Chart understanding data:
• • • • • • •

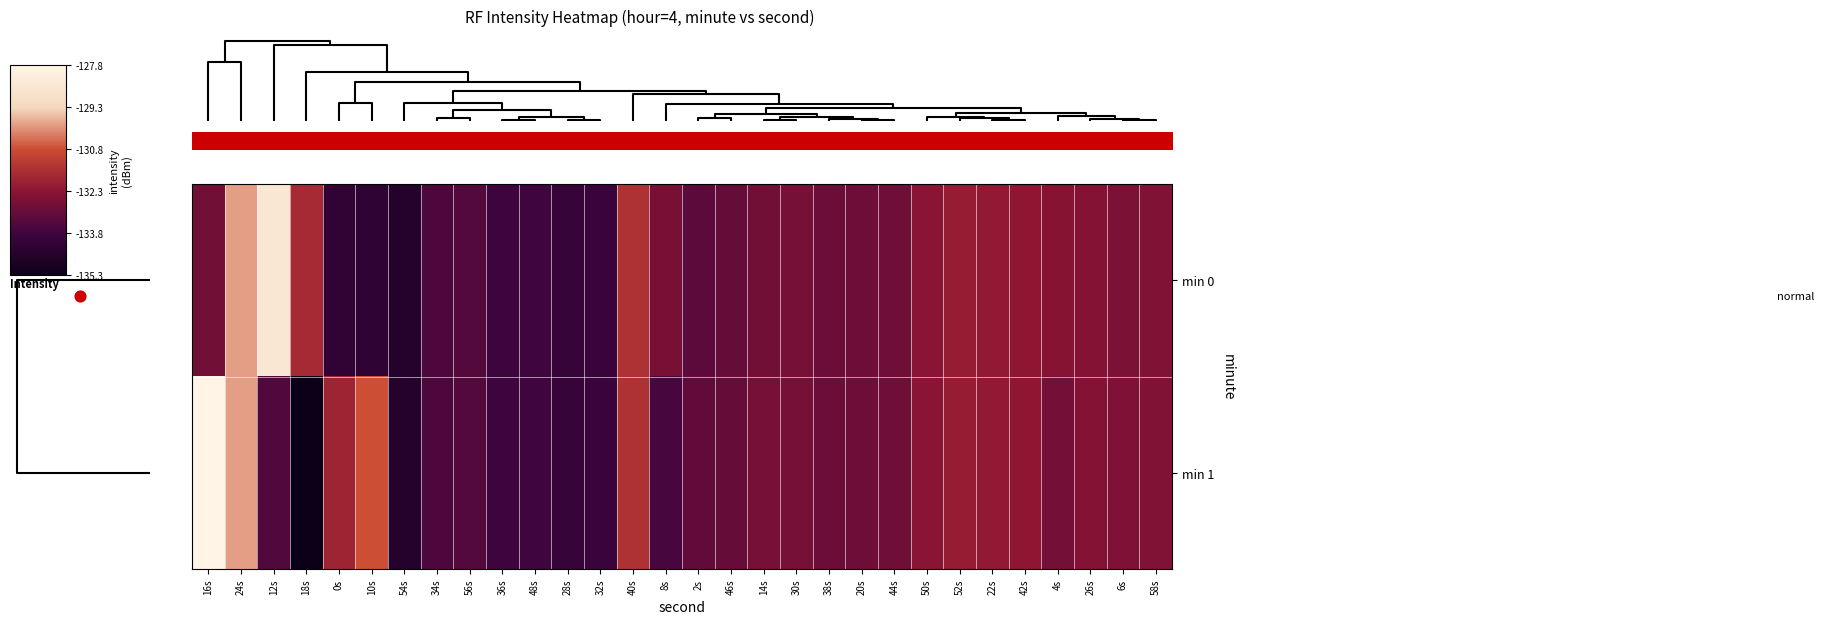

What is the maximum value for min 0?

-128.6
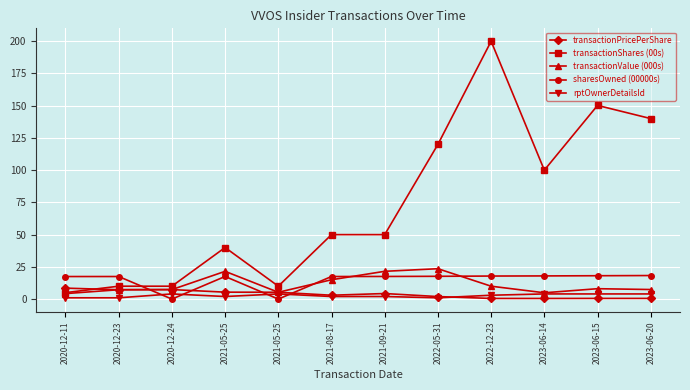

True or false: sharesOwned (00000s) has a value of 26.7 at 2020-12-11.

False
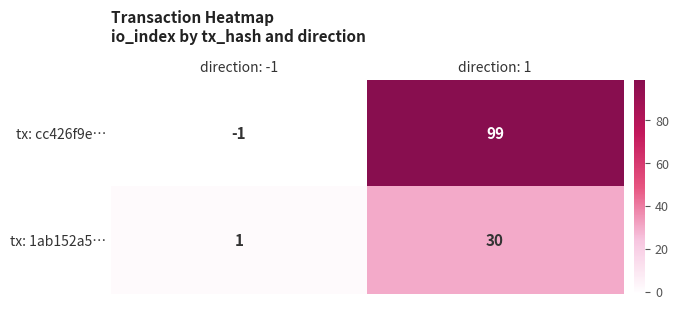

Which series changed the most between direction: -1 and direction: 1?

tx: cc426f9e…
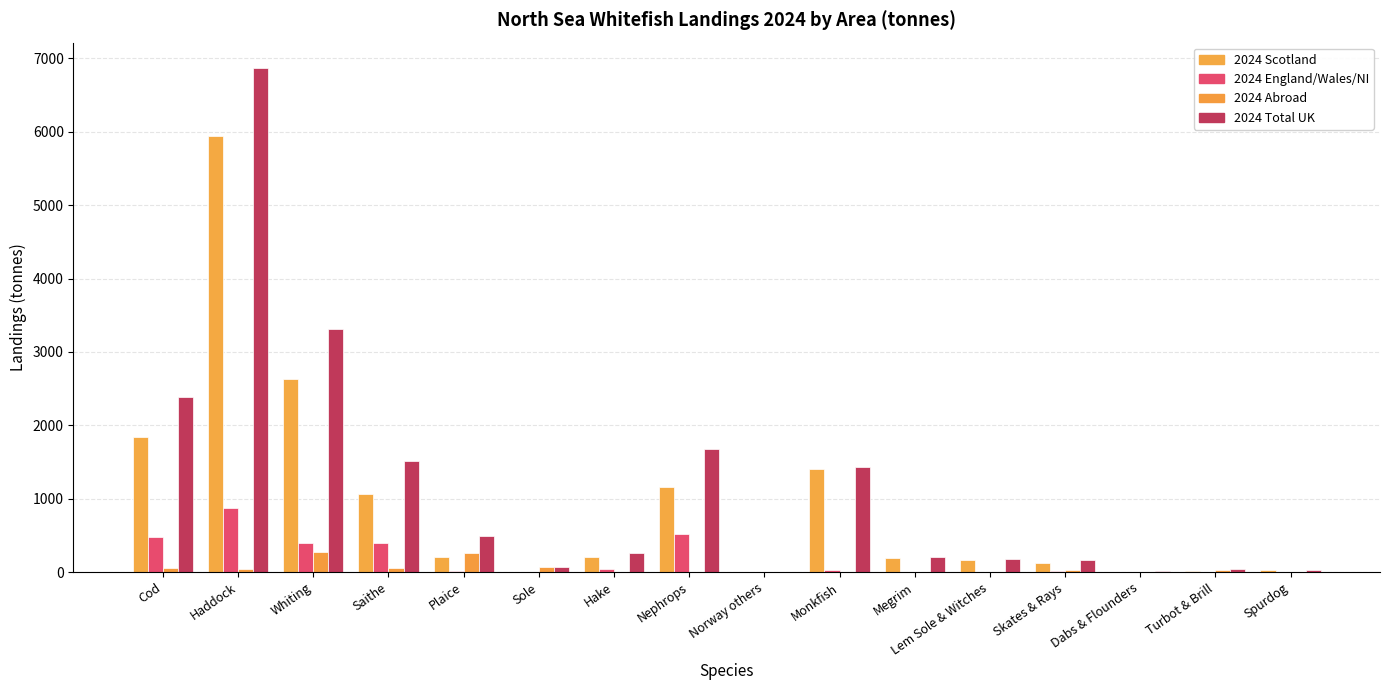

The 2024 Scotland series shows 1400.0 at Monkfish. True or false?

True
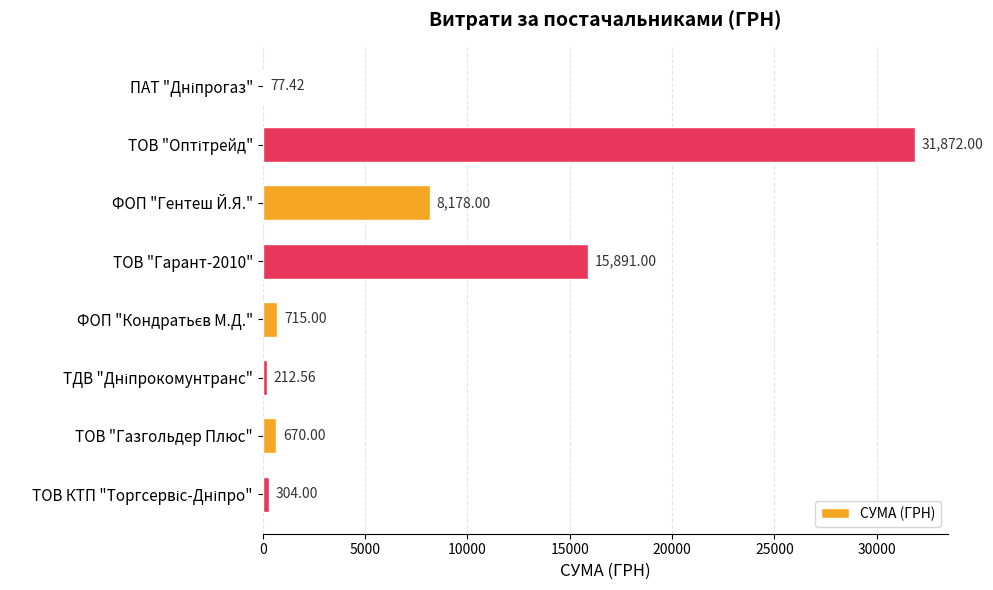

How many categories are shown in the chart?

8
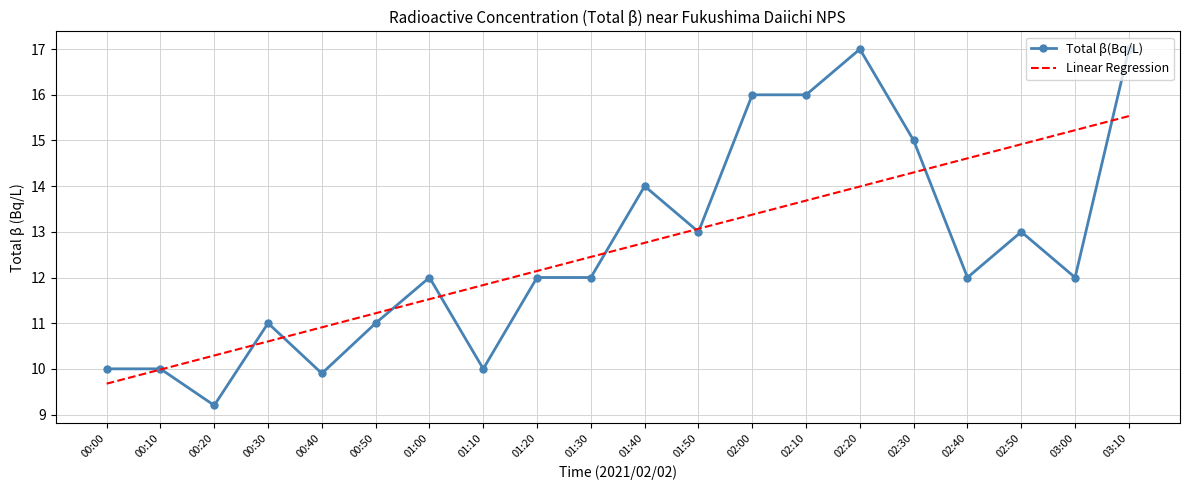

What is the total value across all series at 01:40?

26.8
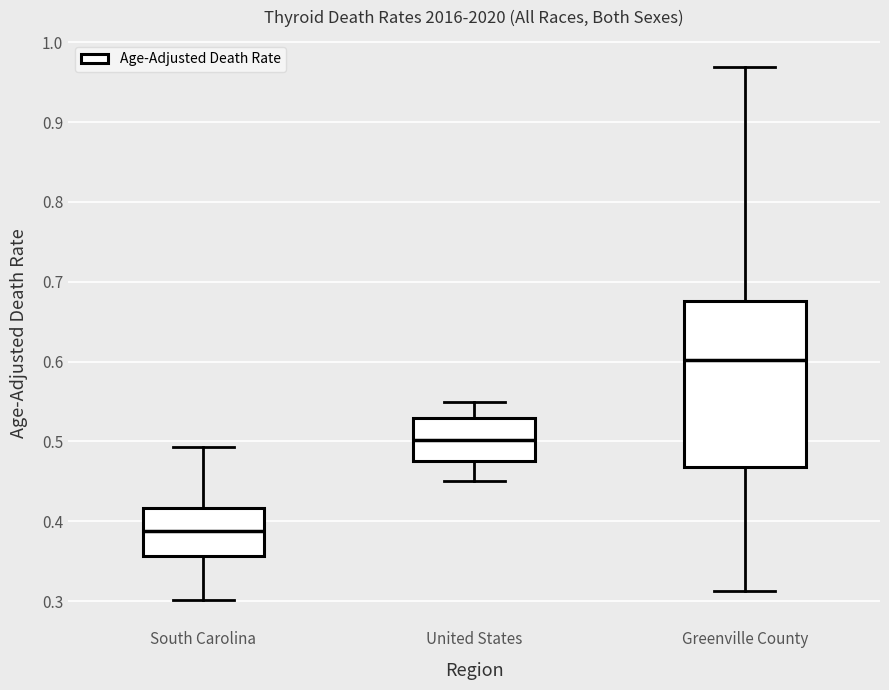

Which box has the lowest median line?

South Carolina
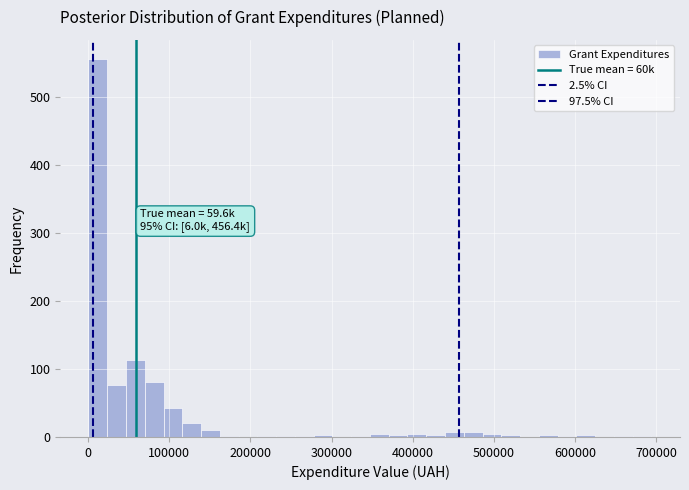

Read against the x-axis, roughly where is the centre of the tallest bar?

10000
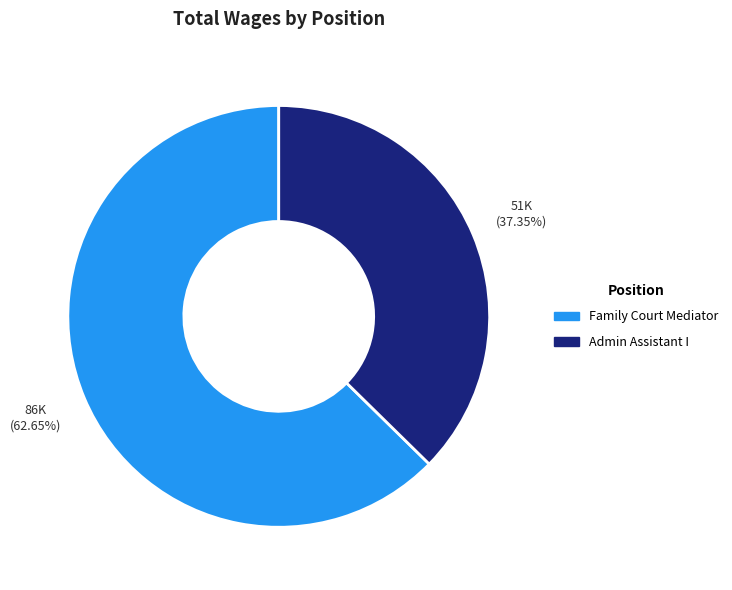

To the nearest percent, what is the difference between the largest and smallest slice percentages?

25%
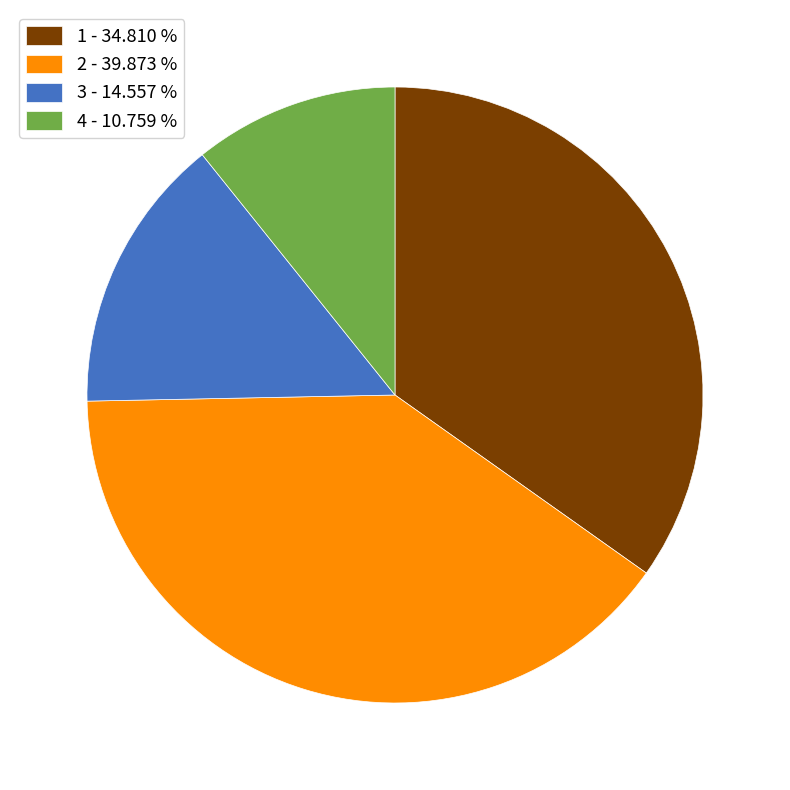

What is the smallest slice in the pie chart?

4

• • • • • • •

== TASK REQUIREMENTS ==
Copy every text line from all the rows above word for word, and leave out the pictures.

== EXERCISE OUTPUT ==
What is the maximum value for min 0?

-128.6

True or false: sharesOwned (00000s) has a value of 26.7 at 2020-12-11.

False

Which series changed the most between direction: -1 and direction: 1?

tx: cc426f9e…

The 2024 Scotland series shows 1400.0 at Monkfish. True or false?

True

How many categories are shown in the chart?

8

What is the total value across all series at 01:40?

26.8

Which box has the lowest median line?

South Carolina

Read against the x-axis, roughly where is the centre of the tallest bar?

10000

To the nearest percent, what is the difference between the largest and smallest slice percentages?

25%

What is the smallest slice in the pie chart?

4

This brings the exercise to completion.